Iwet menjelaskan, pemasangan billboard merupakan bagian dari strategi pemasaran fase pertama.
"Jadi fase pertama tuh memang billboard. Jadi mulai dari setelah Gala Premier tanggal 26 Maret, lalu 27 tuh billboard naik. 27 billboard naik itu waktunya sampai tanggal 5 April Mas," ungkap Iwet Ramadhan pada Sabtu (4/4).
Iwet menambahkan, proses penurunan materi iklan sudah dilakukan sejak Sabtu malam agar target pembersihan ruang publik tercapai tepat waktu.
"Besok (5 April). Jadi per malam ini kami turunkan materinya. Supaya tanggal 5 April selesai, karena kami akan lanjut masuk ke fase berikutnya untuk promosinya," jelas Iwet.
Pemilihan medium billboard di 35 hingga 36 titik premium di berbagai daerah dilakukan guna menjangkau target pasar. Iwet mengakui bahwa respons masyarakat sangat besar di semua titik, bukan hanya di Malang dan Jakarta, yang sempat viral.

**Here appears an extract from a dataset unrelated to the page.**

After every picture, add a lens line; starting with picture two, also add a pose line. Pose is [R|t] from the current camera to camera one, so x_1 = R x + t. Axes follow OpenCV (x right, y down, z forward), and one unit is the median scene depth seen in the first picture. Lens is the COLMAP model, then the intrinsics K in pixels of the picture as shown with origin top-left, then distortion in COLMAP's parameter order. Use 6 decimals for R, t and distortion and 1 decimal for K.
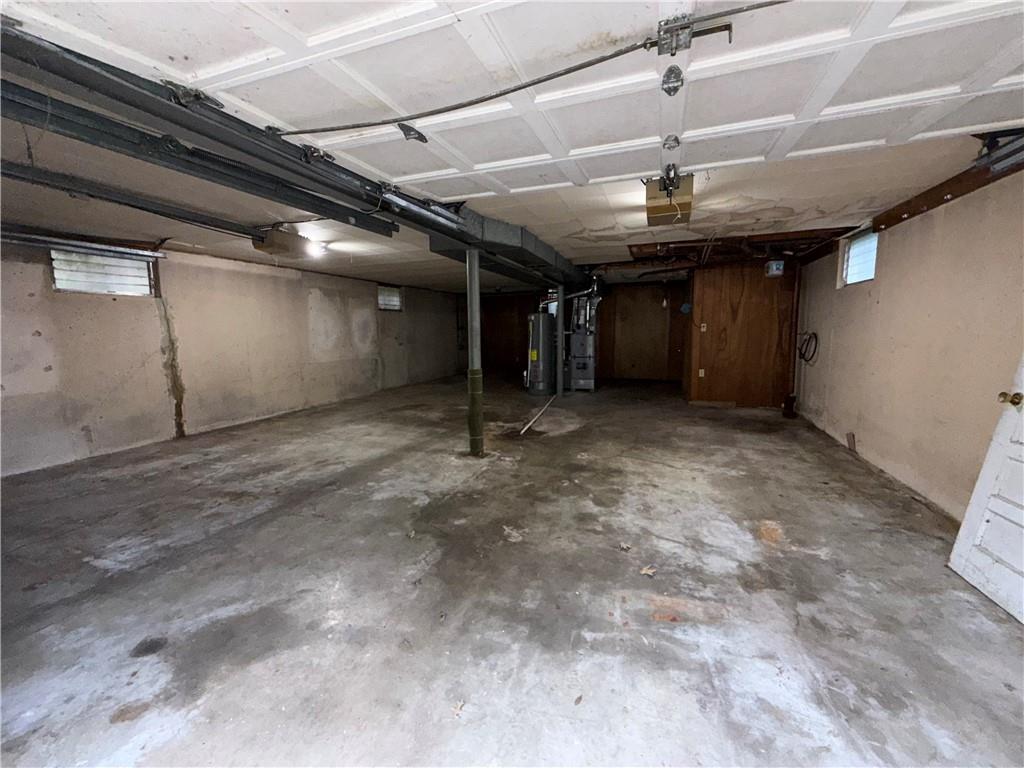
lens RADIAL K [[410.1, 0, 512.0], [0, 410.1, 379.8], [0, 0, 1]] dist [0.003315, -0.000192]
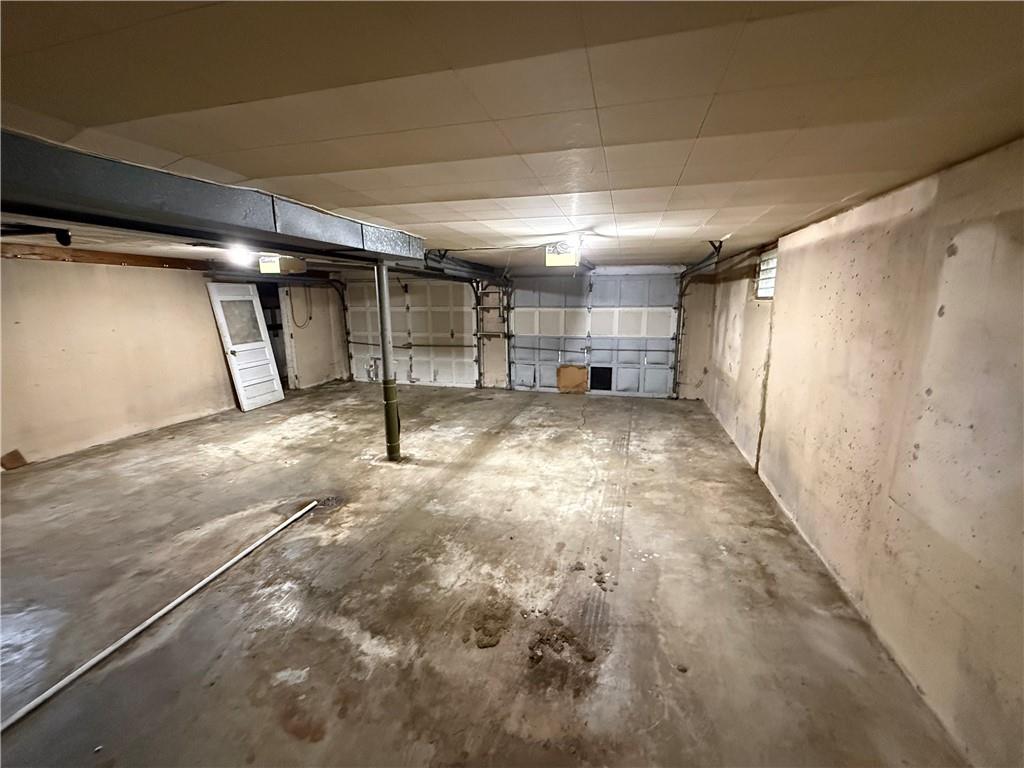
lens RADIAL K [[410.1, 0, 515.6], [0, 410.1, 379.5], [0, 0, 1]] dist [0.003315, -0.000192]
pose [[-0.996171, 0.030818, -0.081810, -0.374699], [0.003351, 0.948580, 0.316520, -0.407729], [0.087358, 0.315034, -0.945051, 2.307861]]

Meskipun menuai pro dan kontra, Iwet menyatakan pihaknya tidak menarik iklan tersebut lebih awal dari jadwal, melainkan tetap mengikuti durasi yang ditetapkan.
"Kami punya niat apa, kami punya maksud apa, tapi responsnya itu tidak pernah bisa kita kontrol sehingga ya ketika kemudian ini terjadi. Kami amati, lalu lihat 'oke ini tanggal 5 selesai kok ya'. Ya sudah, udah kami selesaikan aja sesuai dengan fasenya," pungkas Iwet.